The state of Texas sued the U.S. Labor Department over a rule that would grant family medical leave protections to all married same-sex couples, saying it violates the rights of states that don't recognize gay marriage.
The lawsuit filed on Wednesday in federal court in Wichita Falls, Texas is the first challenge to the department's rule, which is set to take effect on March 27.
The rule will require companies to follow the marriage laws of the states in which their employees were wed, rather than where they reside, for the purpose of applying the federal Family and Medical Leave Act. That law requires employers to grant workers unpaid leave after giving birth or to care for sick family members.
President Barack Obama last year first announced the so-called "place of celebration" rule in the wake of the U.S. Supreme Court's decision in June 2013 in United States v. Windsor, which said the Defense of Marriage Act, the federal law that defined marriage as a heterosexual union, was unconstitutional.

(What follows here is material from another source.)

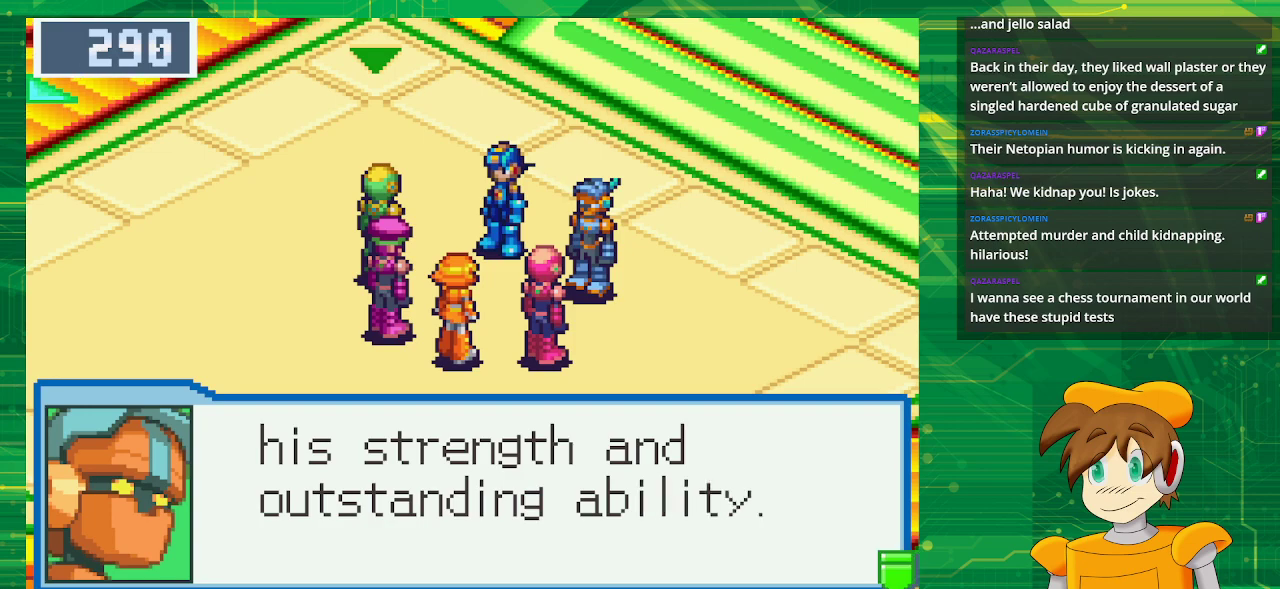
{"buttons": ["A"], "events": [[483, "A", "down"]]}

In the lawsuit, the office of Texas Attorney General Ken Paxton, a Republican, says the rule actually violates the Windsor decision because it held that the federal government cannot interfere with the states' marriage laws.
"Attempts by the Obama administration to disregard the will of our citizens through the use of new federal rules is unconstitutional and an affront to the foundations of federalism," Paxton said in a statement.
The lawsuit, which says the rule violates a constitutional clause that requires states to respect each other's laws, seeks a temporary injunction of the rule pending the outcome of the case.
The Labor Department did not immediately respond to a request for comment on Thursday.
The rule has been hailed by gay rights groups and attorneys who represent workers and has divided employers. Some companies say it will impose a hefty burden on them to know the relevant laws and employees' personal information; others say the opposite, that a uniform policy will ease the financial stress of complying with a patchwork of laws.
The Supreme Court next month is scheduled to consider for the first time whether there is a constitutional right to marry. A ruling in favor of same-sex couples would likely moot the family leave issue.
The case is Texas v. United States of America, U.S. District Court for the Northern District of Texas, No. 7:15-cv-0056.